Victoire incomplète
Le pasteur neuchâtelois Norbert Valley, qui avait été condamné en 2018 pour avoir hébergé un Togolais en situation irrégulière, a été acquitté jeudi en seconde instance. La victoire est belle pour les défenseurs du principe intangible de la solidarité, associations et personnalités présentes en force à l’audience à La Chaux-de-Fonds. Cette importante mobilisation, à gauche surtout mais aussi à droite, a sans doute pesé sur l’interprétation restrictive faite par le juge de l’article 116 de la Loi fédérale sur les étrangers. Le Tribunal a pu libérer le pasteur de toute charge, en minimisant l’aide réellement apportée, ne l’estimant pas de nature à entraver l’action administrative.
C’est heureux. Mais en creux, le jugement rappelle que la législation suisse continue de criminaliser la solidarité humaine envers des personnes parmi les plus fragiles. Une violation éhontée du droit international, celui-ci exigeant que l’on protège les acteurs humanitaires ainsi que les personnes potentiellement victimes de traite humaine.
Nombre de pays européens, tels l’Espagne, l’Italie ou la Belgique, connaissent d’ailleurs des dispositions immunisant les personnes qui agissent pour des motifs honorables. Ce qui permet de concentrer la répression sur les organisations criminelles, passeurs, marchands de sommeil et autres exploiteurs des clandestins.
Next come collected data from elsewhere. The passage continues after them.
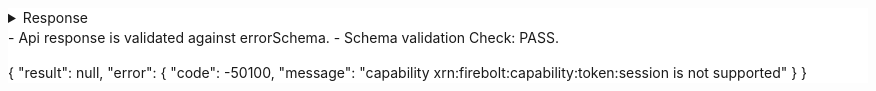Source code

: <details><summary>Response</summary></details>
- Api response is validated against errorSchema.
- Schema validation Check: PASS. 

{
    "result": null,
    "error": {
        "code": -50100,
        "message": "capability xrn:firebolt:capability:token:session is not supported"
    }
}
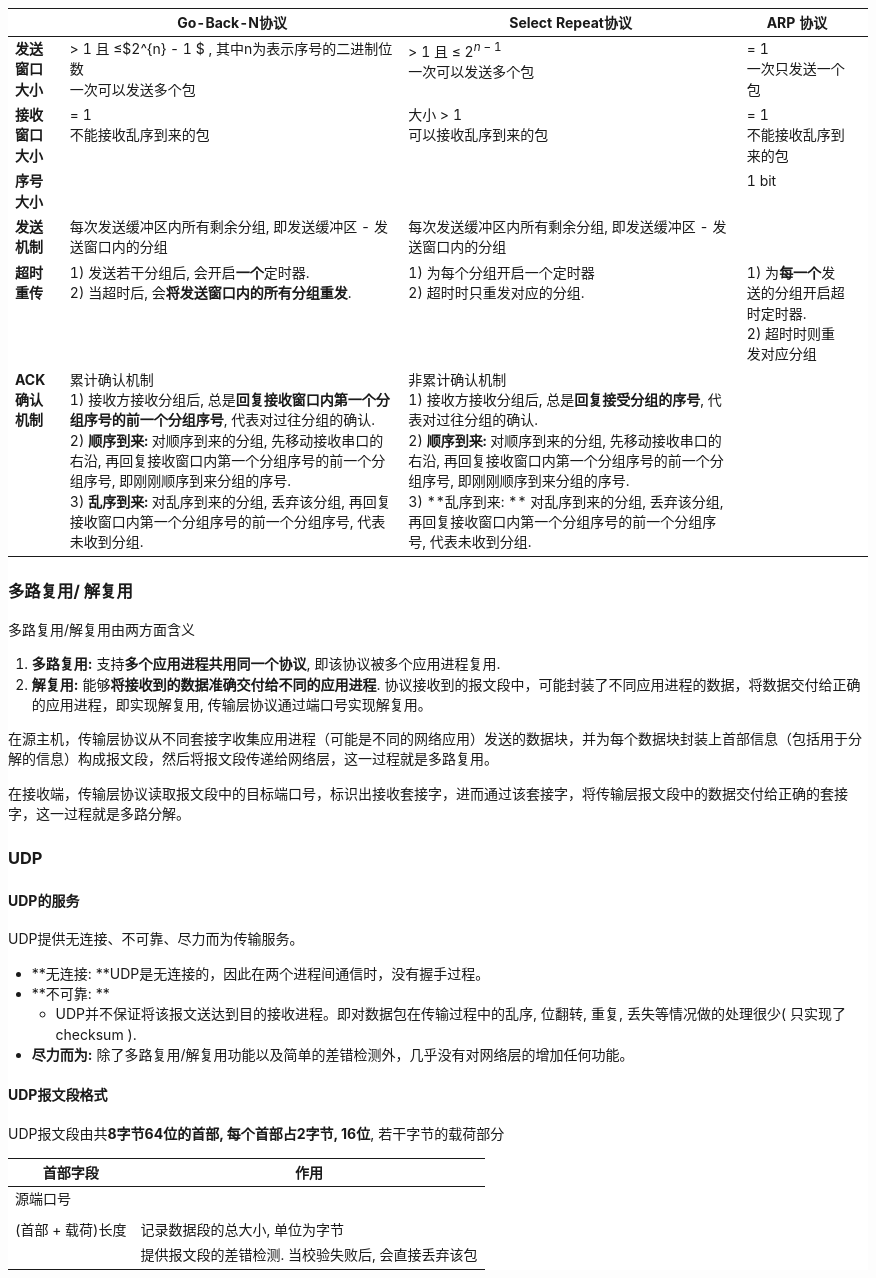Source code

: |             | Go-Back-N协议                              | Select Repeat协议                          | ARP 协议                                   |      |
| ----------- | ---------------------------------------- | ---------------------------------------- | ---------------------------------------- | ---- |
| **发送窗口大小**  | \> 1 且 ≤$2^{n} - 1 $  , 其中n为表示序号的二进制位数<br />一次可以发送多个包 | \> 1 且 ≤ $2^{n -1}$<br /> 一次可以发送多个包      | = 1 <br />一次只发送一个包                       |      |
| **接收窗口大小**  | = 1 <br />不能接收乱序到来的包                     | 大小 \> 1 <br />可以接收乱序到来的包                 | = 1 <br />不能接收乱序到来的包                     |      |
| **序号大小**    |                                          |                                          | 1 bit                                    |      |
| **发送机制**    | 每次发送缓冲区内所有剩余分组, 即发送缓冲区 - 发送窗口内的分组        | 每次发送缓冲区内所有剩余分组, 即发送缓冲区 - 发送窗口内的分组        |                                          |      |
| **超时重传**    | 1) 发送若干分组后, 会开启**一个**定时器.<br />2) 当超时后, 会**将发送窗口内的所有分组重发**. | 1) 为每个分组开启一个定时器<br />2) 超时时只重发对应的分组.     | 1) 为**每一个**发送的分组开启超时定时器. <br />2) 超时时则重发对应分组 |      |
| **ACK确认机制** | 累计确认机制<br />1) 接收方接收分组后, 总是**回复接收窗口内第一个分组序号的前一个分组序号**, 代表对过往分组的确认.<br />2) **顺序到来:** 对顺序到来的分组, 先移动接收串口的右沿, 再回复接收窗口内第一个分组序号的前一个分组序号, 即刚刚顺序到来分组的序号.<br />3) **乱序到来:** 对乱序到来的分组, 丢弃该分组, 再回复接收窗口内第一个分组序号的前一个分组序号, 代表未收到分组. | 非累计确认机制<br />1) 接收方接收分组后, 总是**回复接受分组的序号**, 代表对过往分组的确认.<br />2) **顺序到来:** 对顺序到来的分组, 先移动接收串口的右沿, 再回复接收窗口内第一个分组序号的前一个分组序号, 即刚刚顺序到来分组的序号.<br />3) **乱序到来: ** 对乱序到来的分组, 丢弃该分组, 再回复接收窗口内第一个分组序号的前一个分组序号, 代表未收到分组. |                                          |      |

### 多路复用/ 解复用

多路复用/解复用由两方面含义

1. **多路复用:** 支持**多个应用进程共用同一个协议**, 即该协议被多个应用进程复用.
2. **解复用:**  能够**将接收到的数据准确交付给不同的应用进程**. 协议接收到的报文段中，可能封装了不同应用进程的数据，将数据交付给正确的应用进程，即实现解复用, 传输层协议通过端口号实现解复用。



在源主机，传输层协议从不同套接字收集应用进程（可能是不同的网络应用）发送的数据块，并为每个数据块封装上首部信息（包括用于分解的信息）构成报文段，然后将报文段传递给网络层，这一过程就是多路复用。

在接收端，传输层协议读取报文段中的目标端口号，标识出接收套接字，进而通过该套接字，将传输层报文段中的数据交付给正确的套接字，这一过程就是多路分解。



### UDP

#### UDP的服务

UDP提供无连接、不可靠、尽力而为传输服务。

- **无连接: **UDP是无连接的，因此在两个进程间通信时，没有握手过程。
- **不可靠: ** 
  - UDP并不保证将该报文送达到目的接收进程。即对数据包在传输过程中的乱序, 位翻转, 重复, 丢失等情况做的处理很少( 只实现了checksum ).
- **尽力而为:** 除了多路复用/解复用功能以及简单的差错检测外，几乎没有对网络层的增加任何功能。

#### UDP报文段格式

UDP报文段由共**8字节64位的首部, 每个首部占2字节, 16位**,   若干字节的载荷部分

| 首部字段        | 作用                          |
| ----------- | --------------------------- |
| 源端口号        |                             |
|             |                             |
| (首部 + 载荷)长度 | 记录数据段的总大小, 单位为字节            |
|             | 提供报文段的差错检测. 当校验失败后, 会直接丢弃该包 |


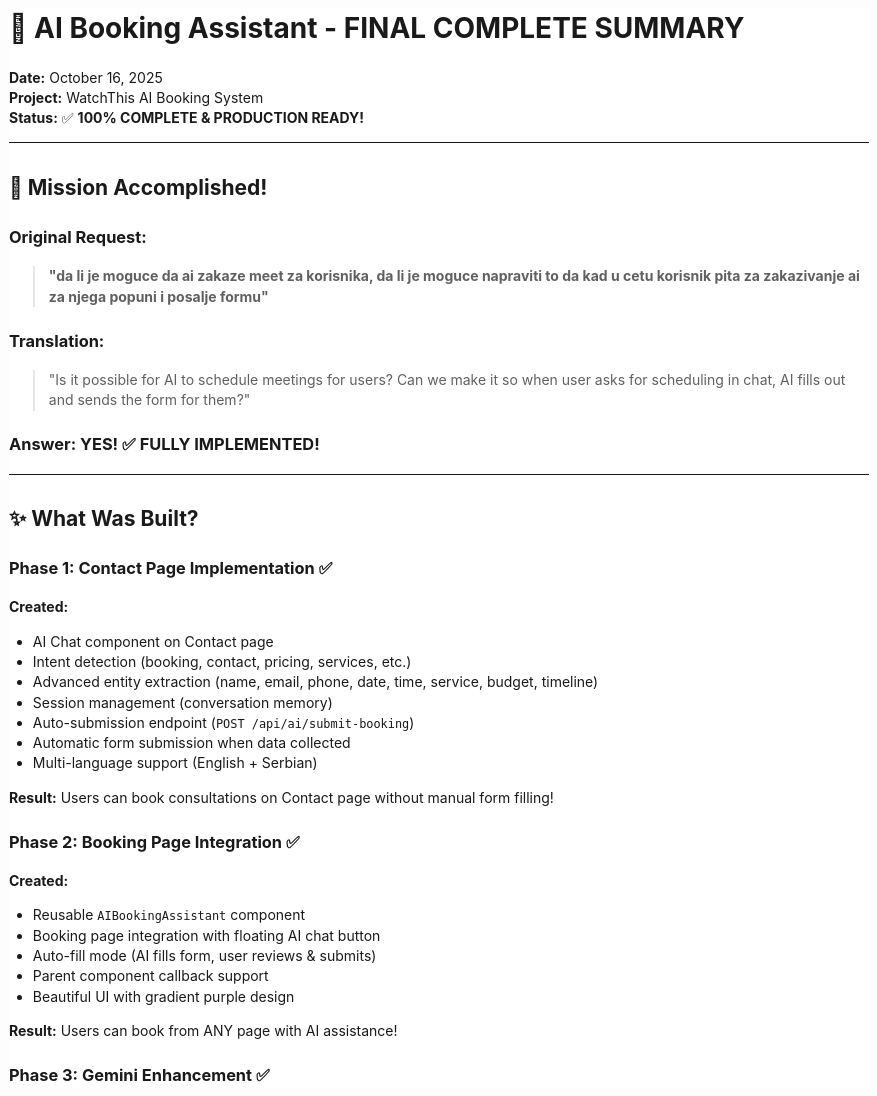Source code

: # 🎉 AI Booking Assistant - FINAL COMPLETE SUMMARY

**Date:** October 16, 2025  
**Project:** WatchThis AI Booking System  
**Status:** ✅ **100% COMPLETE & PRODUCTION READY!**

---

## 🎯 Mission Accomplished!

### Original Request:
> **"da li je moguce da ai zakaze meet za korisnika, da li je moguce napraviti to da kad u cetu korisnik pita za zakazivanje ai za njega popuni i posalje formu"**

### Translation:
> "Is it possible for AI to schedule meetings for users? Can we make it so when user asks for scheduling in chat, AI fills out and sends the form for them?"

### Answer: **YES! ✅ FULLY IMPLEMENTED!**

---

## ✨ What Was Built?

### Phase 1: Contact Page Implementation ✅

**Created:**
- AI Chat component on Contact page
- Intent detection (booking, contact, pricing, services, etc.)
- Advanced entity extraction (name, email, phone, date, time, service, budget, timeline)
- Session management (conversation memory)
- Auto-submission endpoint (`POST /api/ai/submit-booking`)
- Automatic form submission when data collected
- Multi-language support (English + Serbian)

**Result:** Users can book consultations on Contact page without manual form filling!

### Phase 2: Booking Page Integration ✅

**Created:**
- Reusable `AIBookingAssistant` component
- Booking page integration with floating AI chat button
- Auto-fill mode (AI fills form, user reviews & submits)
- Parent component callback support
- Beautiful UI with gradient purple design

**Result:** Users can book from ANY page with AI assistance!

### Phase 3: Gemini Enhancement ✅

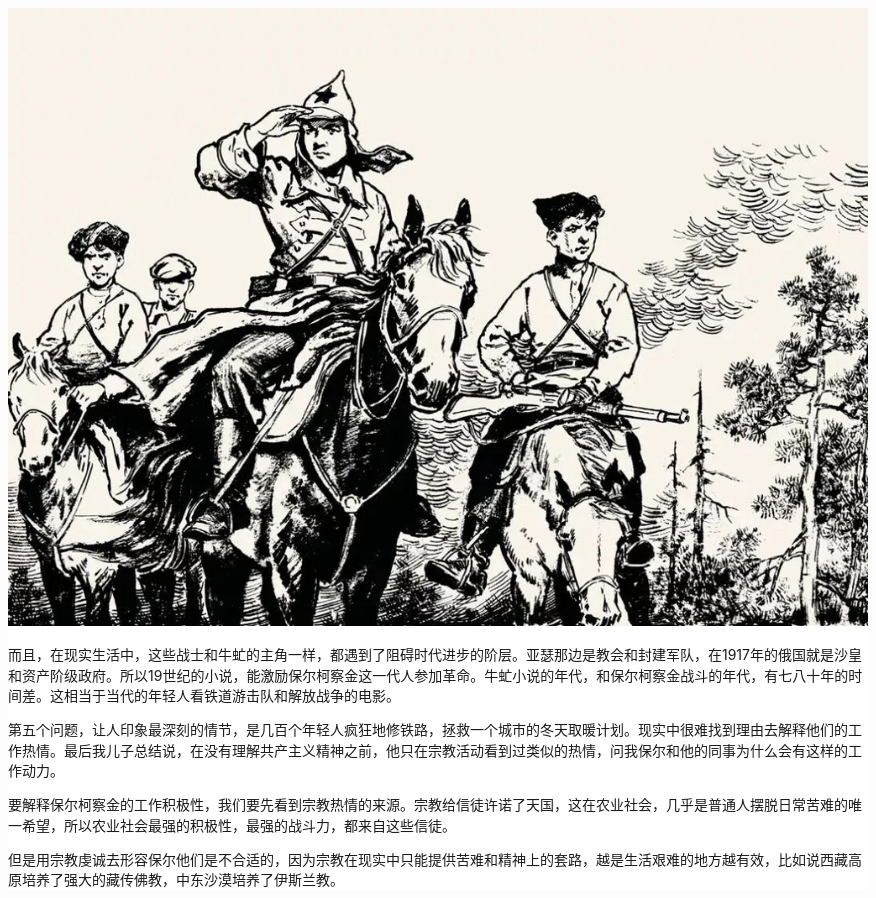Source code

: ![](/images/btnews/0301_0400/0387/27112860-1b96-4ec8-8cdb-5119e02a0476.jpg)







而且，在现实生活中，这些战士和牛虻的主角一样，都遇到了阻碍时代进步的阶层。亚瑟那边是教会和封建军队，在1917年的俄国就是沙皇和资产阶级政府。所以19世纪的小说，能激励保尔柯察金这一代人参加革命。牛虻小说的年代，和保尔柯察金战斗的年代，有七八十年的时间差。这相当于当代的年轻人看铁道游击队和解放战争的电影。





第五个问题，让人印象最深刻的情节，是几百个年轻人疯狂地修铁路，拯救一个城市的冬天取暖计划。现实中很难找到理由去解释他们的工作热情。最后我儿子总结说，在没有理解共产主义精神之前，他只在宗教活动看到过类似的热情，问我保尔和他的同事为什么会有这样的工作动力。





要解释保尔柯察金的工作积极性，我们要先看到宗教热情的来源。宗教给信徒许诺了天国，这在农业社会，几乎是普通人摆脱日常苦难的唯一希望，所以农业社会最强的积极性，最强的战斗力，都来自这些信徒。





但是用宗教虔诚去形容保尔他们是不合适的，因为宗教在现实中只能提供苦难和精神上的套路，越是生活艰难的地方越有效，比如说西藏高原培养了强大的藏传佛教，中东沙漠培养了伊斯兰教。
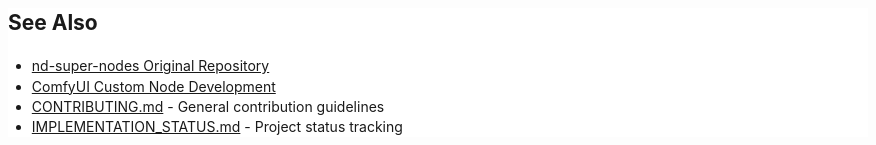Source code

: ## See Also

- [nd-super-nodes Original Repository](https://github.com/HenkDz/nd-super-nodes)
- [ComfyUI Custom Node Development](https://docs.comfy.org/custom-nodes/overview)
- [CONTRIBUTING.md](../CONTRIBUTING.md) - General contribution guidelines
- [IMPLEMENTATION_STATUS.md](./IMPLEMENTATION_STATUS.md) - Project status tracking
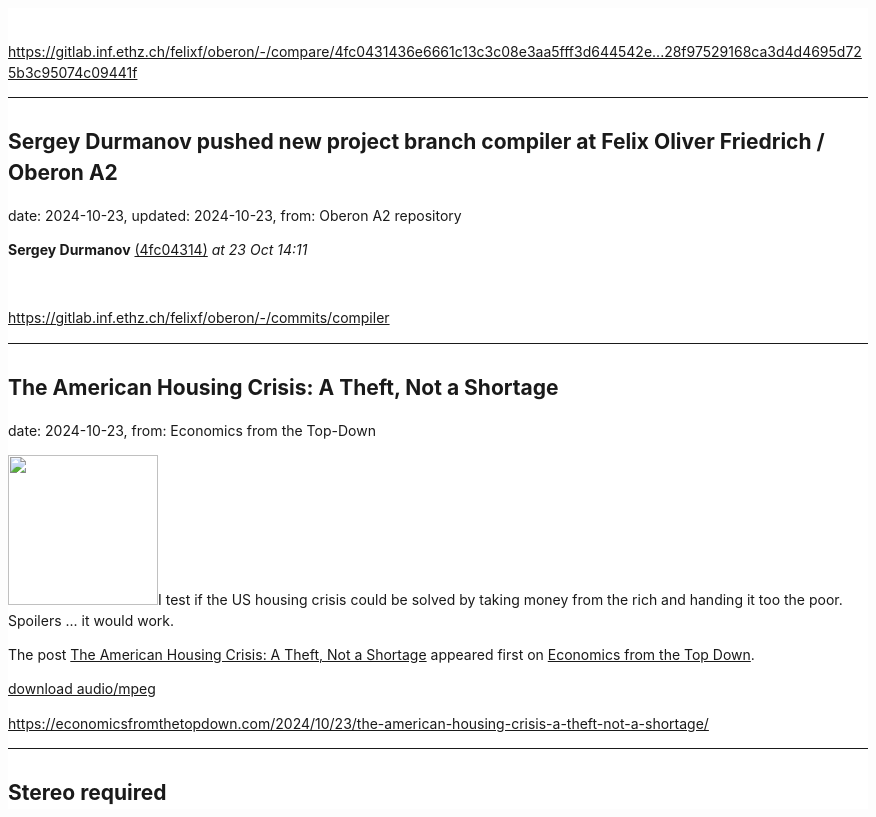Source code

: </i>
</p>
 

<br> 

<https://gitlab.inf.ethz.ch/felixf/oberon/-/compare/4fc0431436e6661c13c3c08e3aa5fff3d644542e...28f97529168ca3d4d4695d725b3c95074c09441f>

---

## Sergey Durmanov pushed new project branch compiler at Felix Oliver Friedrich / Oberon A2

date: 2024-10-23, updated: 2024-10-23, from: Oberon A2 repository


<p>
<strong>Sergey Durmanov</strong>
<a href="https://gitlab.inf.ethz.ch/felixf/oberon/-/commits/compiler">(4fc04314)</a>
<i>
at
23 Oct 14:11
</i>
</p>
<div class="blockquote"></div>
 

<br> 

<https://gitlab.inf.ethz.ch/felixf/oberon/-/commits/compiler>

---

## The American Housing Crisis: A Theft, Not a Shortage

date: 2024-10-23, from: Economics from the Top-Down

<p><img width="150" height="150" src="https://i0.wp.com/economicsfromthetopdown.com/wp-content/uploads/2024/10/rent_poor_cover.png?resize=150%2C150&amp;ssl=1" class="attachment-thumbnail size-thumbnail wp-post-image" alt="" decoding="async" srcset="https://i0.wp.com/economicsfromthetopdown.com/wp-content/uploads/2024/10/rent_poor_cover.png?resize=150%2C150&amp;ssl=1 150w, https://i0.wp.com/economicsfromthetopdown.com/wp-content/uploads/2024/10/rent_poor_cover.png?resize=450%2C450&amp;ssl=1 450w, https://i0.wp.com/economicsfromthetopdown.com/wp-content/uploads/2024/10/rent_poor_cover.png?resize=60%2C60&amp;ssl=1 60w, https://i0.wp.com/economicsfromthetopdown.com/wp-content/uploads/2024/10/rent_poor_cover.png?resize=550%2C550&amp;ssl=1 550w, https://i0.wp.com/economicsfromthetopdown.com/wp-content/uploads/2024/10/rent_poor_cover.png?zoom=2&amp;resize=150%2C150&amp;ssl=1 300w" sizes="(max-width: 150px) 100vw, 150px" data-attachment-id="9520" data-permalink="https://economicsfromthetopdown.com/2024/10/23/the-american-housing-crisis-a-theft-not-a-shortage/rent_poor_cover/" data-orig-file="https://i0.wp.com/economicsfromthetopdown.com/wp-content/uploads/2024/10/rent_poor_cover.png?fit=3000%2C2700&amp;ssl=1" data-orig-size="3000,2700" data-comments-opened="1" data-image-meta="{&quot;aperture&quot;:&quot;0&quot;,&quot;credit&quot;:&quot;&quot;,&quot;camera&quot;:&quot;&quot;,&quot;caption&quot;:&quot;&quot;,&quot;created_timestamp&quot;:&quot;0&quot;,&quot;copyright&quot;:&quot;&quot;,&quot;focal_length&quot;:&quot;0&quot;,&quot;iso&quot;:&quot;0&quot;,&quot;shutter_speed&quot;:&quot;0&quot;,&quot;title&quot;:&quot;&quot;,&quot;orientation&quot;:&quot;0&quot;}" data-image-title="rent_poor_cover" data-image-description="" data-image-caption="" data-medium-file="https://i0.wp.com/economicsfromthetopdown.com/wp-content/uploads/2024/10/rent_poor_cover.png?fit=300%2C270&amp;ssl=1" data-large-file="https://i0.wp.com/economicsfromthetopdown.com/wp-content/uploads/2024/10/rent_poor_cover.png?fit=723%2C651&amp;ssl=1" tabindex="0" role="button" />I test if the US housing crisis could be solved by taking money from the rich and handing it too the poor. Spoilers ... it would work.</p>
<p>The post <a href="https://economicsfromthetopdown.com/2024/10/23/the-american-housing-crisis-a-theft-not-a-shortage/">The American Housing Crisis: A Theft, Not a Shortage</a> appeared first on <a href="https://economicsfromthetopdown.com">Economics from the Top Down</a>.</p>
 

<audio crossorigin="anonymous" controls="controls">
<source type="audio/mpeg" src="https://economicsfromthetopdown.com/wp-content/uploads/2024/10/fix_housing_crisis_20241022.mp3"></source>
</audio> <a href="https://economicsfromthetopdown.com/wp-content/uploads/2024/10/fix_housing_crisis_20241022.mp3" target="_blank">download audio/mpeg</a><br> 

<https://economicsfromthetopdown.com/2024/10/23/the-american-housing-crisis-a-theft-not-a-shortage/>

---

## Stereo required
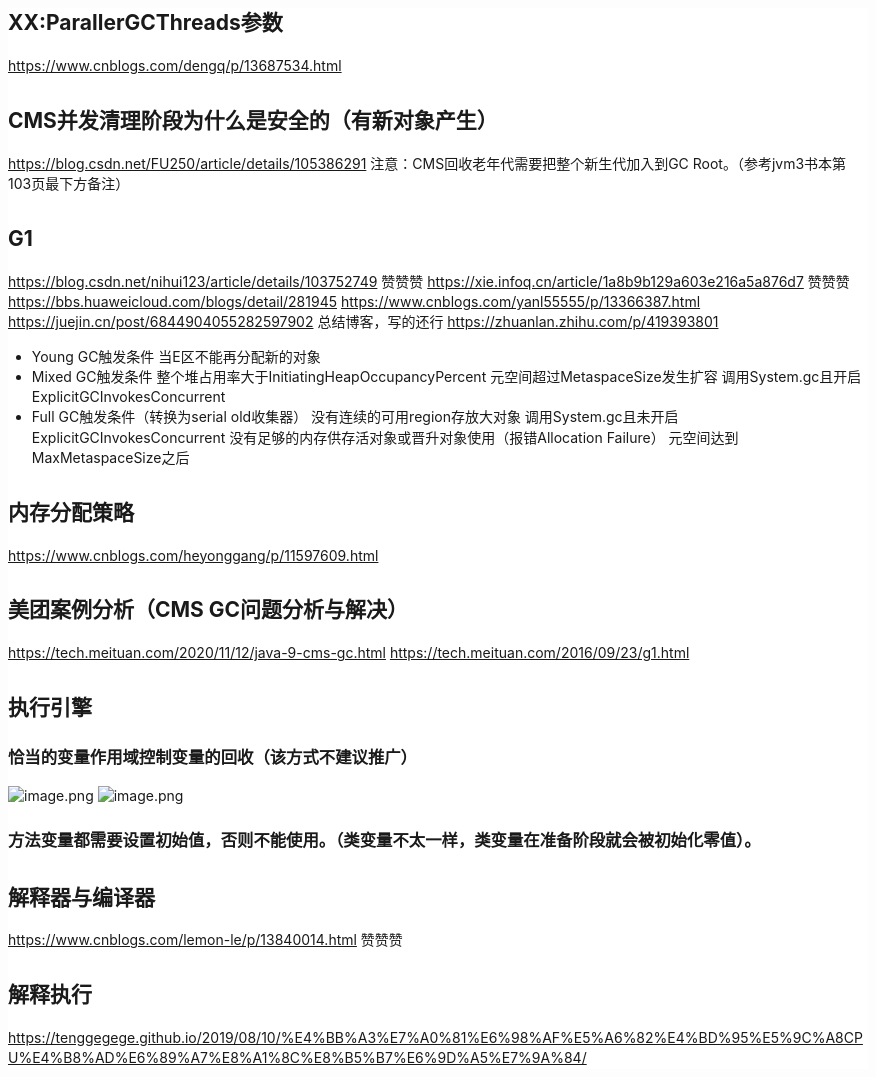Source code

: ## XX:ParallerGCThreads参数
https://www.cnblogs.com/dengq/p/13687534.html

## CMS并发清理阶段为什么是安全的（有新对象产生）
https://blog.csdn.net/FU250/article/details/105386291
注意：CMS回收老年代需要把整个新生代加入到GC Root。（参考jvm3书本第103页最下方备注）

## G1
https://blog.csdn.net/nihui123/article/details/103752749 赞赞赞
https://xie.infoq.cn/article/1a8b9b129a603e216a5a876d7  赞赞赞
https://bbs.huaweicloud.com/blogs/detail/281945
https://www.cnblogs.com/yanl55555/p/13366387.html
https://juejin.cn/post/6844904055282597902 总结博客，写的还行
https://zhuanlan.zhihu.com/p/419393801

- Young GC触发条件
  当E区不能再分配新的对象
- Mixed GC触发条件
 整个堆占用率大于InitiatingHeapOccupancyPercent
 元空间超过MetaspaceSize发生扩容
 调用System.gc且开启ExplicitGCInvokesConcurrent
- Full GC触发条件（转换为serial old收集器）
 没有连续的可用region存放大对象
 调用System.gc且未开启ExplicitGCInvokesConcurrent
 没有足够的内存供存活对象或晋升对象使用（报错Allocation Failure）
 元空间达到MaxMetaspaceSize之后

## 内存分配策略
https://www.cnblogs.com/heyonggang/p/11597609.html

## 美团案例分析（CMS GC问题分析与解决）
https://tech.meituan.com/2020/11/12/java-9-cms-gc.html
https://tech.meituan.com/2016/09/23/g1.html

## 执行引擎
### 恰当的变量作用域控制变量的回收（该方式不建议推广）
![image.png](https://upload-images.jianshu.io/upload_images/24337324-a4715d7dc323ab11.png?imageMogr2/auto-orient/strip%7CimageView2/2/w/1240)
![image.png](https://upload-images.jianshu.io/upload_images/24337324-919dcf690065c6c2.png?imageMogr2/auto-orient/strip%7CimageView2/2/w/1240)
### 方法变量都需要设置初始值，否则不能使用。（类变量不太一样，类变量在准备阶段就会被初始化零值）。

## 解释器与编译器
https://www.cnblogs.com/lemon-le/p/13840014.html 赞赞赞

## 解释执行
https://tenggegege.github.io/2019/08/10/%E4%BB%A3%E7%A0%81%E6%98%AF%E5%A6%82%E4%BD%95%E5%9C%A8CPU%E4%B8%AD%E6%89%A7%E8%A1%8C%E8%B5%B7%E6%9D%A5%E7%9A%84/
C’était également le cas de la Suisse avant que Christoph Blocher ne fasse modifier la loi en 2008.
La semaine dernière, la pseudo majorité centriste du Conseil national a balayé une initiative parlementaire, pourtant appuyée par 30 000 pétitionnaires, qui demandait un retour à plus d’humanité. Pour la seconde fois depuis le début de l’année et le jugement vaudois sur Credit Suisse, la justice helvétique montre plus d’ouverture que le pouvoir politique. On a envie de dire que ce n’est pas très difficile.